Another voice role that makes him hugely emotional is Radio 4’s Cabin Pressure, written by comedic genius John Fenimore. “It was a pleasure to do,” he says. Does he have a favorite episode? It reflects. “I love otters.” He means Ottery St Mary, where his character, Douglas, explains, among other things, the origins of the Devon town’s name, and he, Benedict Cumberbatch’s Martin and Fenimore’s Arthur ponder how many hypothetical otters could fit into a small plane.

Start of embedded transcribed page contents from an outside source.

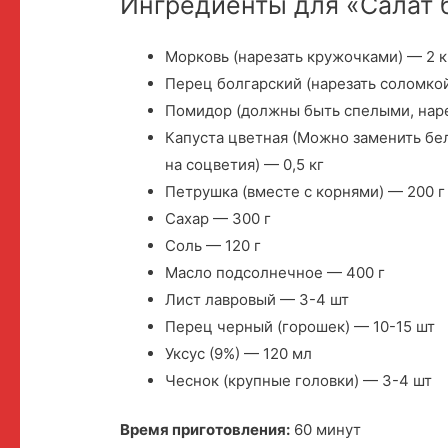
Ингредиенты для «Салат б
Морковь (нарезать кружочками) — 2 к
Перец болгарский (нарезать соломкой
Помидор (должны быть спелыми, наре
Капуста цветная (Можно заменить бел
на соцветия) — 0,5 кг
Петрушка (вместе с корнями) — 200 г
Сахар — 300 г
Соль — 120 г
Масло подсолнечное — 400 г
Лист лавровый — 3-4 шт
Перец черный (горошек) — 10-15 шт
Уксус (9%) — 120 мл
Чеснок (крупные головки) — 3-4 шт
Время приготовления:
60 минут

Many of Allam’s roles are based on his appeal as a vulnerable middle-class sex symbol, quick-witted but big-hearted. Maybe that sound coming into bed is the clincher: deep, rich and smooth. In 2010’s Tamara Drewe, he was a crime detective novelist who was in love with Gemma Arterton – he ended up being trampled to death by cows, and in the French farce Boing-Boing, he reconciled three estranged suitors. Continuing Talks from a Long Marriage on Radio 4 sees him as Joanna Lumley’s grumpy but loving husband as the two discuss friends’ divorces, descaling boilers and whether it’s reasonable to expect dancing and Having sex on the same night.
However, despite this distinctive personality, Allam says he is not quite as comfortable as himself. “I would feel uncomfortable going on TV and just being me. I don’t like it at all.” Those who book Celebrity Traitors or Bake Off should try somewhere else; He says that even group shows are not his bag, despite his obvious talent for comedy and great speech delivery. “No, I hate it. I wouldn’t be any good.”
It is also interesting that he feels a greater kinship not with those roles which one might assume closely mirror the real-life man, but with de Fred Thursday in the Inspector Morse prequel Endeavor. “Having played a lot of cynical middle-class scoundrels, I was immediately drawn to the character because this was more of my actual family background – working class. One grandfather was a worker on a building site, the other was a bricklayer,” he says.
“Thursday is definitely someone from my father’s generation. My mother was born in 1912, my father in 1914, and his brother Fred was born in 1916. Playing with him was an opportunity to explore and remember the 1960s and the lives of people like my family.”
The choir also taps into this interest in the past lives of ordinary people who come together to make beauty amidst difficulties. “Singing in a choir is a way to bring communities together. Art, music, drama – these are the things we do best. And we’re not killing each other by the millions over it.”
It stops. “It got me thinking that maybe I should join a choir or get some lessons and see where my voice is… if it’s still there in some form.”